On 12 February 2010, the Scottish ITV licensee STV replaced STV Casino with Roulette Nation – airing between midnight and 1 am every night, until STV aired the show for the last time on 18 August 2010, when interactive quiz show Brain Box took over the slot.

On Virgin Media's cable television service, an interactive application developed by Two Way Media enabled viewers to play along with live programming on the channel; alternatively, viewers were able to participate on the channel's website.

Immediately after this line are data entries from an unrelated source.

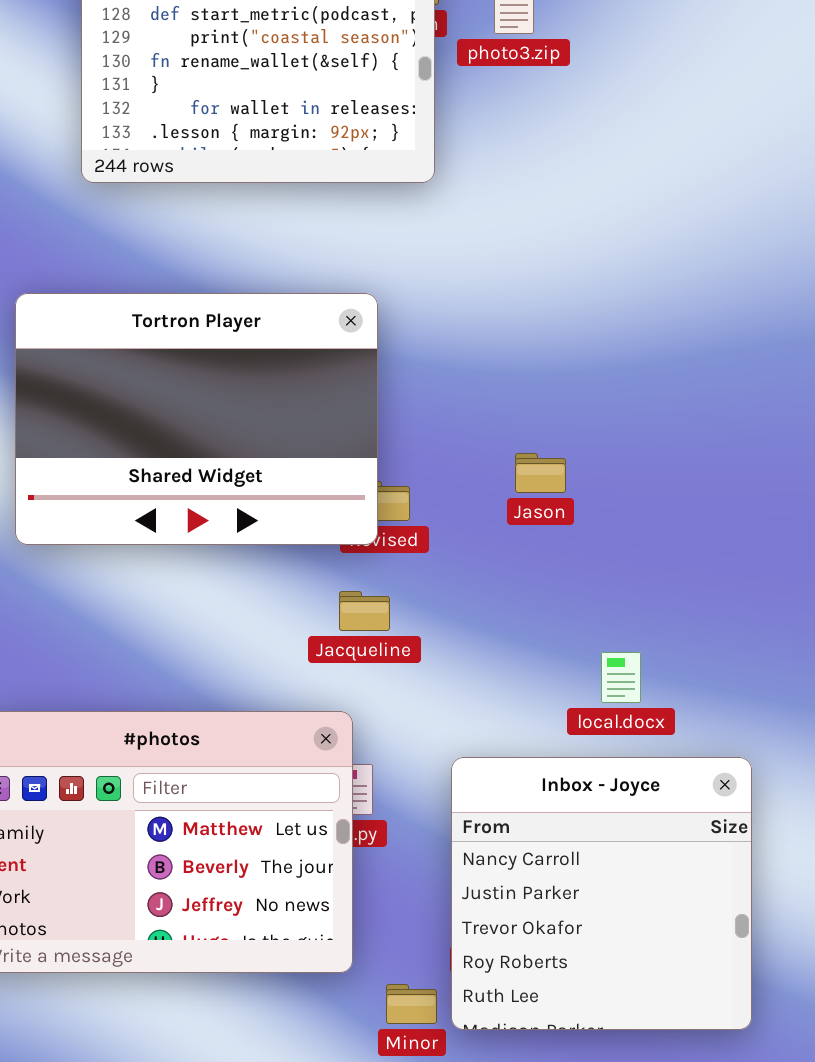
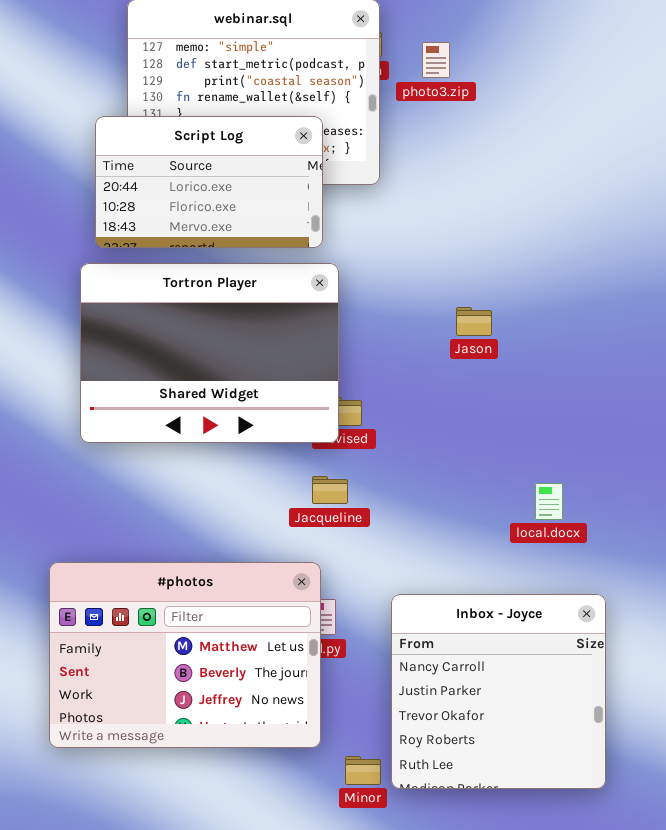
Script Log: none -> [95,116,323,248], opened
Jason: [515,453,566,493] -> [456,307,492,336], moved
local.docx: [601,652,641,703] -> [535,483,563,520], moved

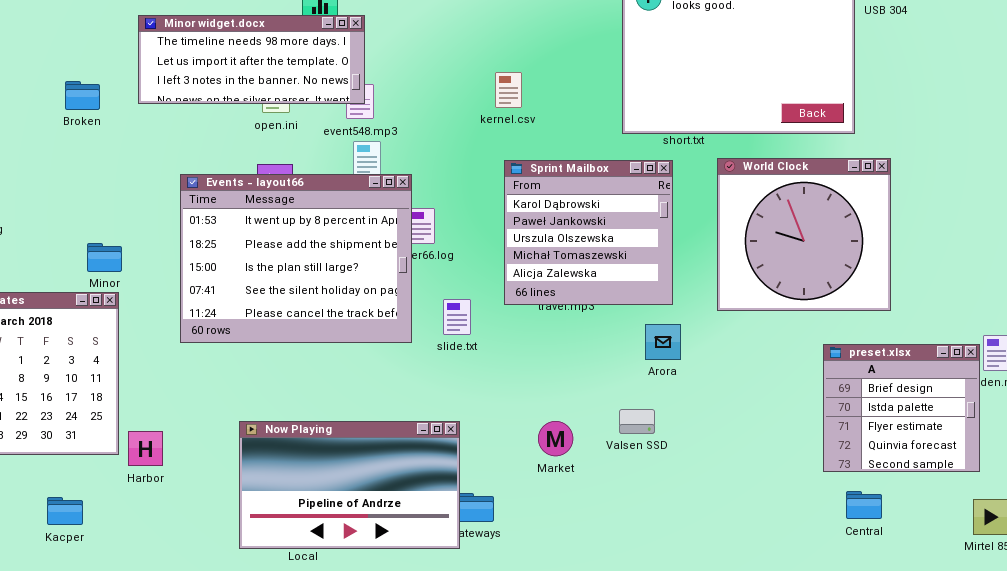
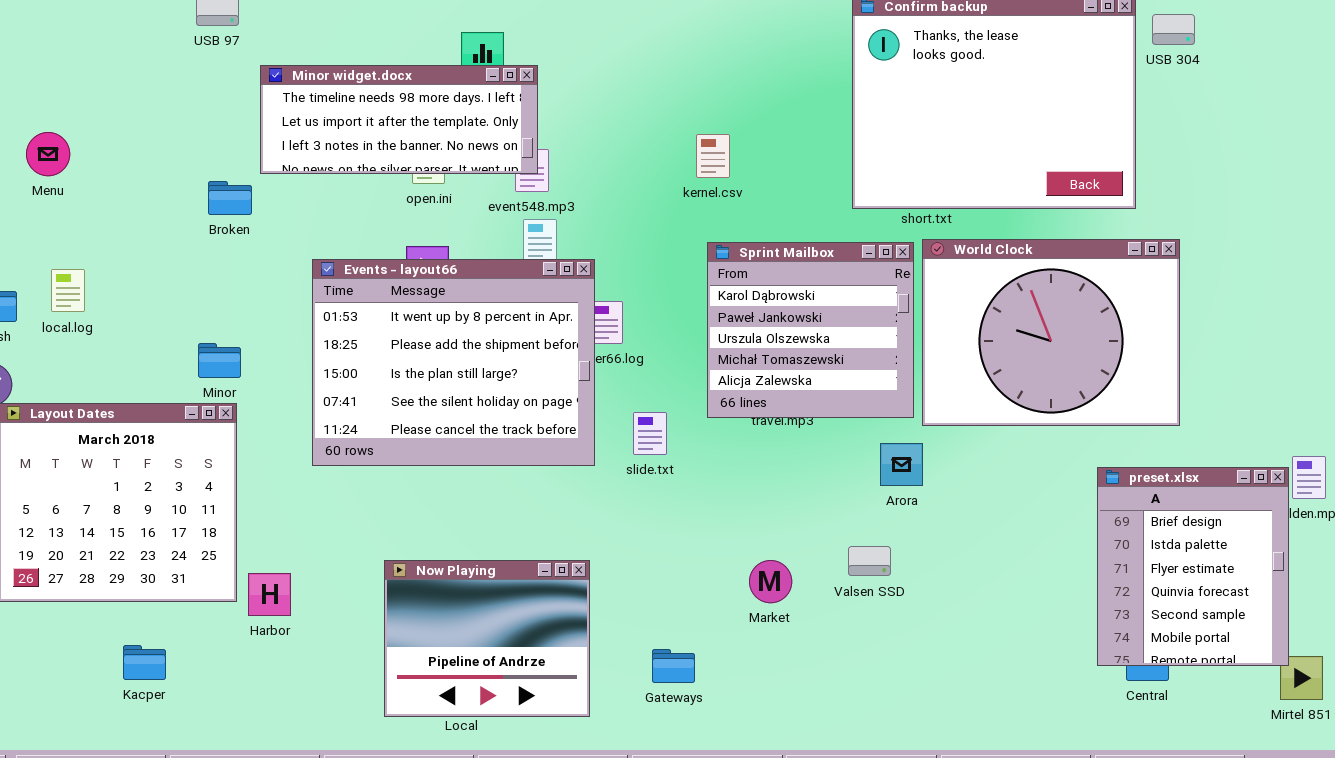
Broken: [65,81,100,110] -> [208,181,252,215], moved
World Clock: [717,158,891,311] -> [922,239,1180,426], resized
preset.xlsx: [823,344,980,472] -> [1097,467,1289,666], resized
Now Playing: [239,421,460,549] -> [384,560,590,717], resized
Kacper: [47,497,83,525] -> [123,645,166,680], moved

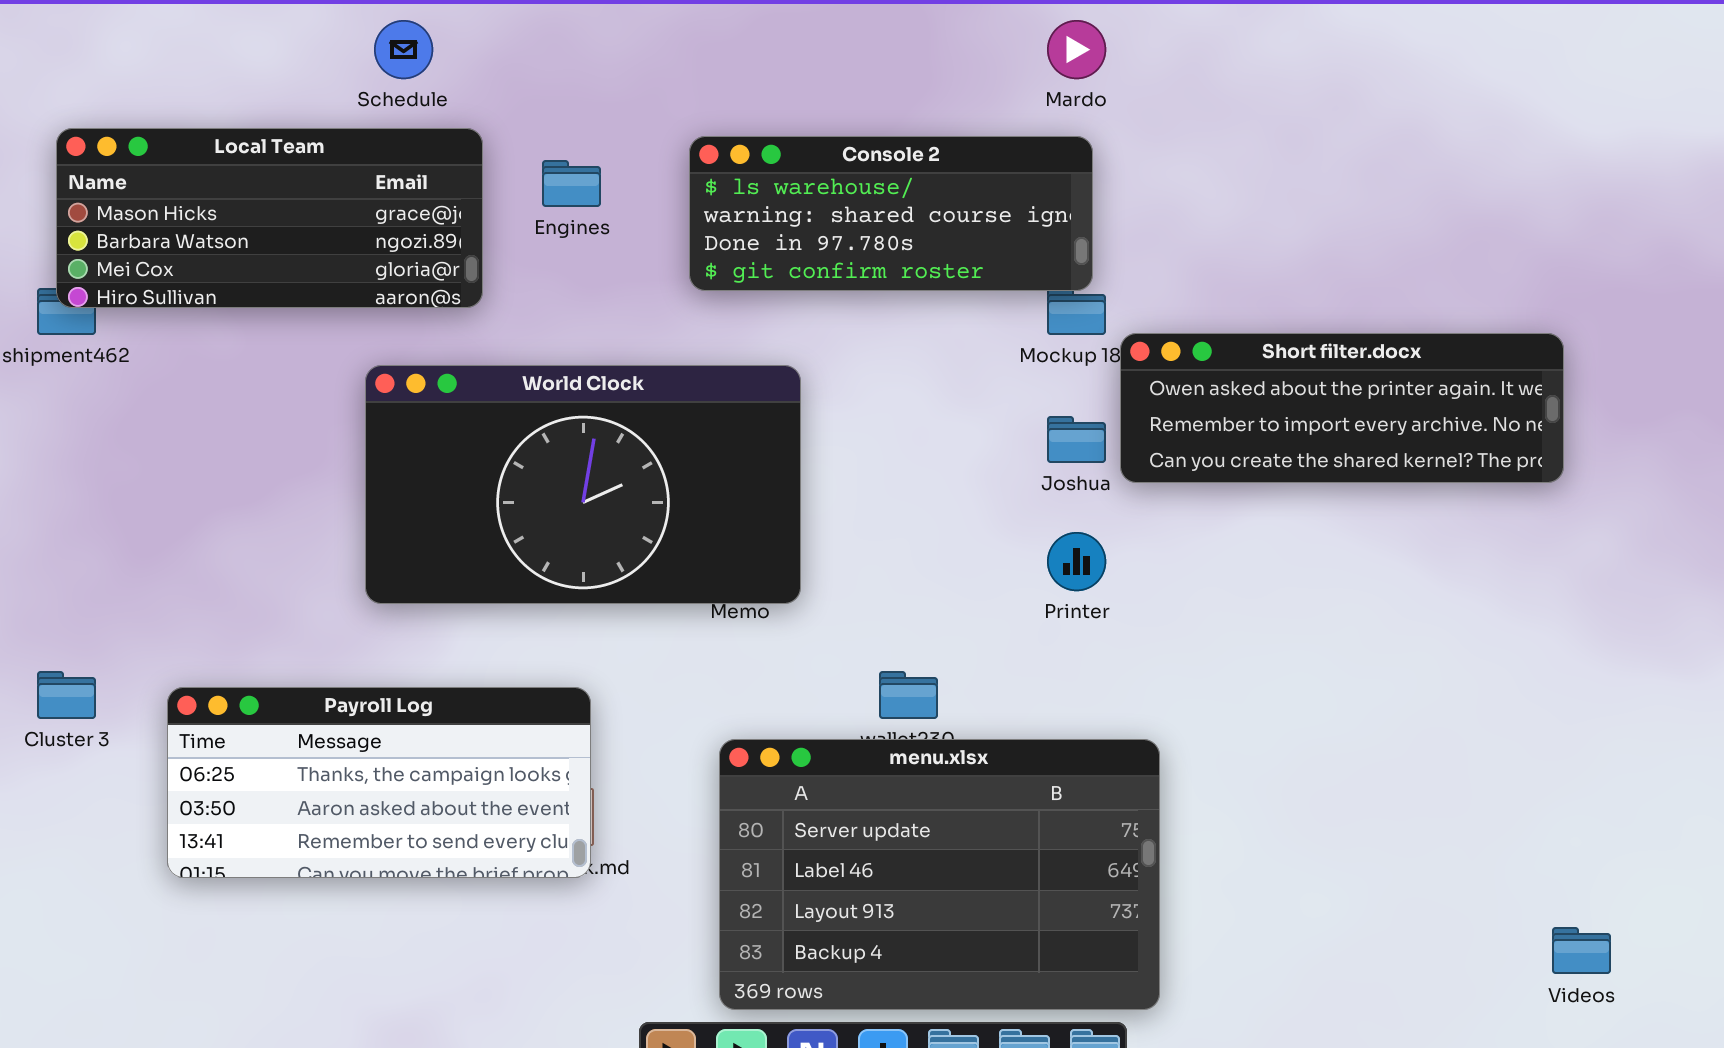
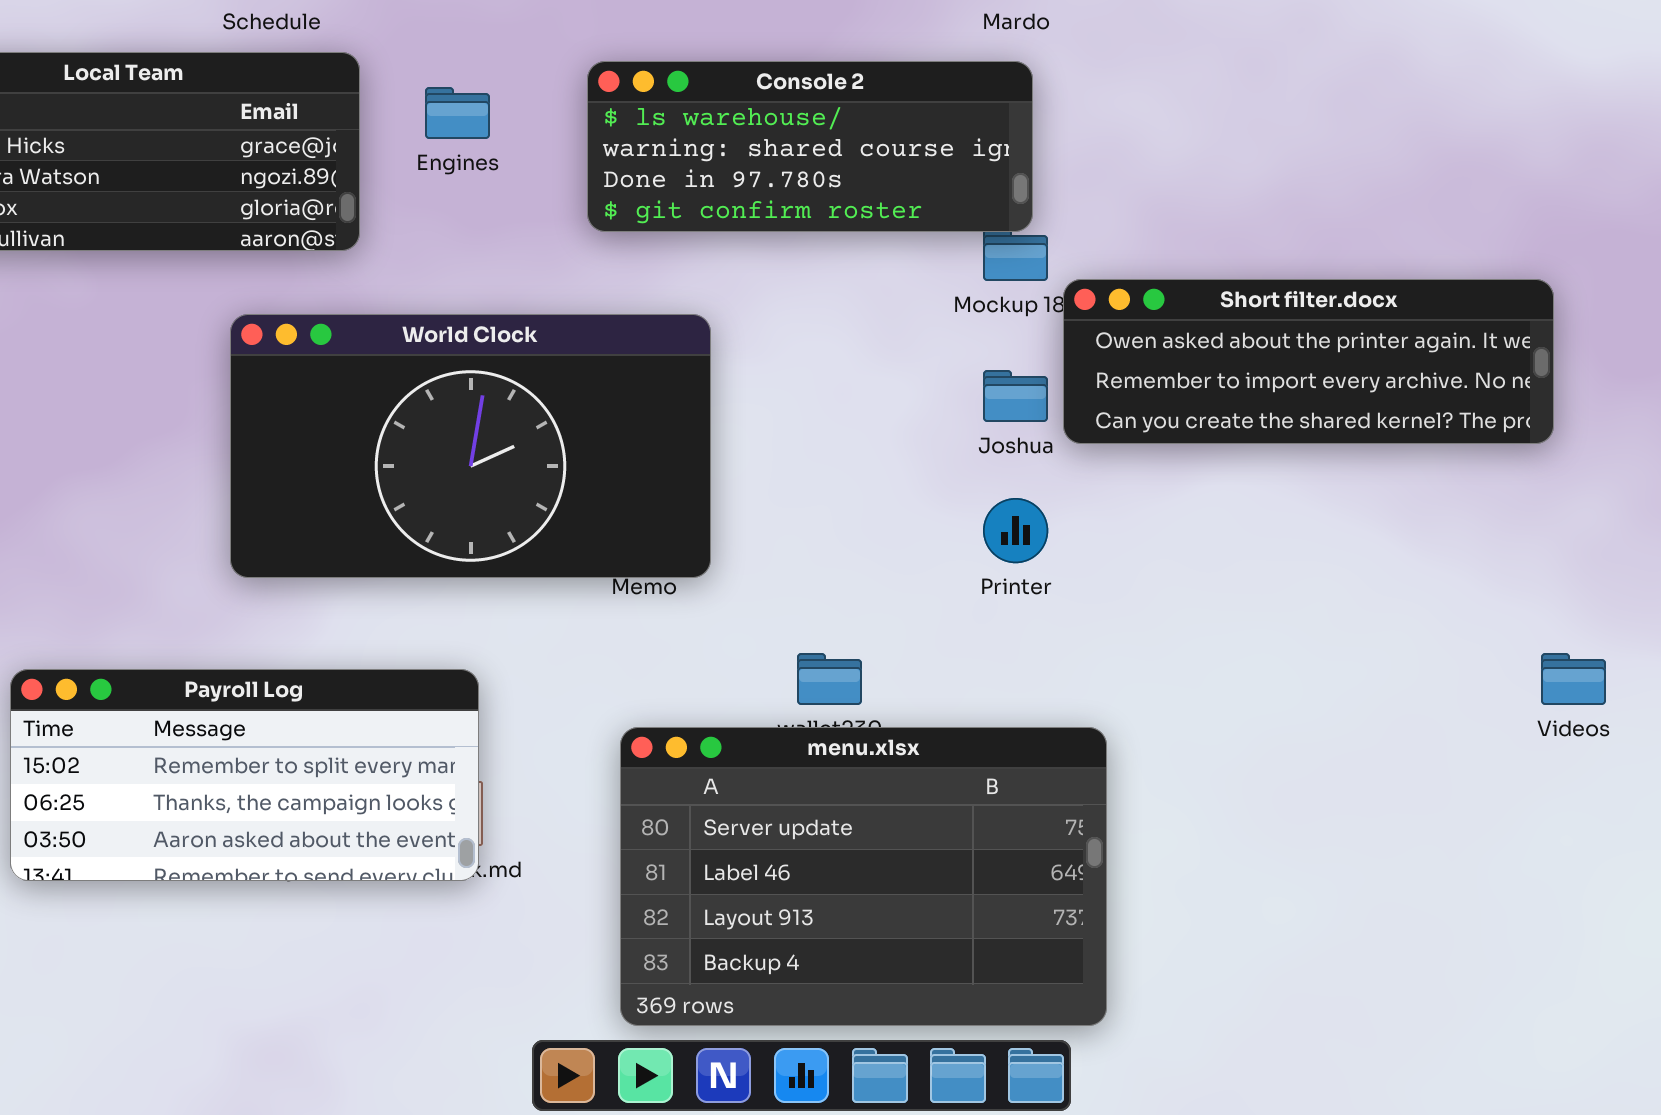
Payroll Log: [167,687,591,878] -> [10,669,479,881], scrolled up 1 row
Videos: [1552,927,1611,974] -> [1541,653,1606,705], moved

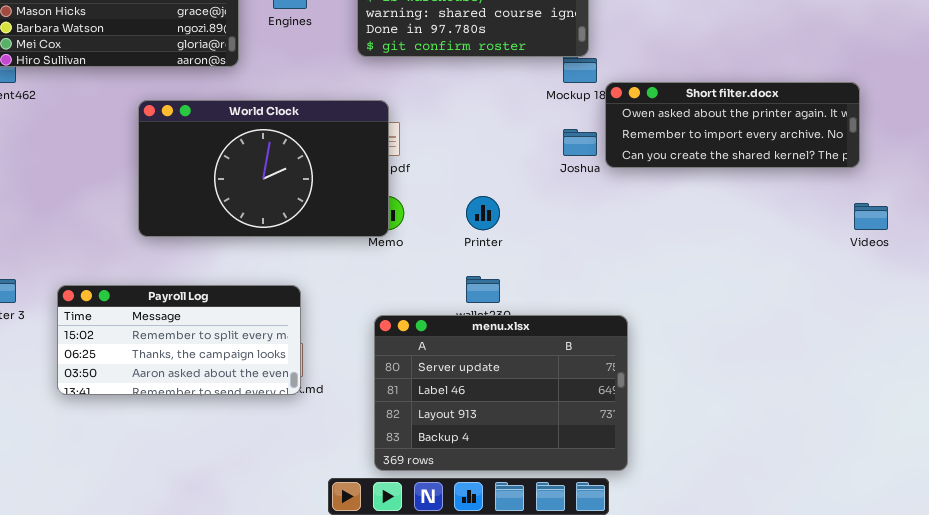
World Clock: [230,314,711,578] -> [138,100,389,237], moved
Printer: [983,498,1048,563] -> [466,196,500,230], moved
Videos: [1541,653,1606,705] -> [854,203,888,230], moved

The channel closed down on 1 January 2011, shortly after the purchase of Virgin Media Television by BSkyB from Virgin Media, and was replaced with Aastha TV on Sky.

==Presenters==

| Years | Presenters | Shows |
|---|---|---|
| 2010–2011 | Simon Atkins | Bingo Stars |
| 2008–2009 | Ben Baldwin | Roulette Nation |
| 2008–2009 | Jeff Brazier | Roulette Nation |
| 2010 | Georgina Burnett | Bingo Stars |
| 2010–2011 | Lucia Coward | Bingo Stars |
| 2008–2010 | Sarah-Jane Crawford | Roulette Nation |
| 2010–2011 | Liam Dolan | Roulette Nation |
| 2008–2010 | Anna Fowler | Roulette Nation |
| 2008–2012 | Kevin Harris | Bingo Stars Roulette Nation |
| 2008–2010 | Lynsey Hipgrave | Roulette Nation |
| 2010–2011 | Lawrie Jordan | Bingo Stars |
| 2010 | Caroline Kautsouds | Bingo Stars |
| 2008–2009 | Alex Kramer | Roulette Nation |
| 2008–2016 | Emma Lee | Roulette Nation |
| 2008–2013 | Vicky Letch | Roulette Nation |
| 2008–2013 | Mel Peachey | Roulette Nation |
| 2009–2019 | Craig Stevens | Jackpot247 |
| 2010–2019 | Steve Milne | Jackpot247 |
| 2012–2017 | Jamie Rickers | Jackpot247 |
| 2013–2019 | Carrie Watson | Jackpot247 |
| 2012–2019 | Leah Charles King | Jackpot247 |
| 2014–2019 | James Green | Jackpot247 |
| 2014–2019 | Gema Enseñat | Jackpot247 |
| 2017–2019 | Alex Simpson | Jackpot247 |
| 2017–2019 | Adele Sica | Jackpot247 |

==TV advertisements==
In April 2014, Jackpot cited the Welsh village of Pwllgloyw in a TV commercial as one of the worst places in the UK for mobile internet reception. According to Ofcom, Powys had the poorest 3G reception in mainland England and Wales, and the area around Pwllgloyw fell in the worst 6% of the UK for 3G coverage by all network operators. The company claimed that, in places like Pwllgloyw, players were unable to win jackpots 24/7.

==Data breach==
In January 2020, Jackpot247 sent emails to all of their customers advising them that they had suffered a data breach with the following message:

We regret to inform you that Jackpot247 has suffered a security incident and some of your personal data has been revealed to an unauthorized person. We took various mitigating measures and the unauthorised person is no longer able to access your data. Rest assured that our investigations show that your credit card, payment information, password and copies of any documents sent to Jackpot247 have not been accessed and remain secure. After conducting detailed investigations into the incident, we can confirm that the unauthorised person has been able to access your username and name, email address, telephone number, residential address, date of registration and some internal activity classifications that are not of relevance to the unauthorized person.

It is our duty to report this data breach to you and inform you what data has been compromised.

Users were advised to reset passwords and be wary of phishing emails being received.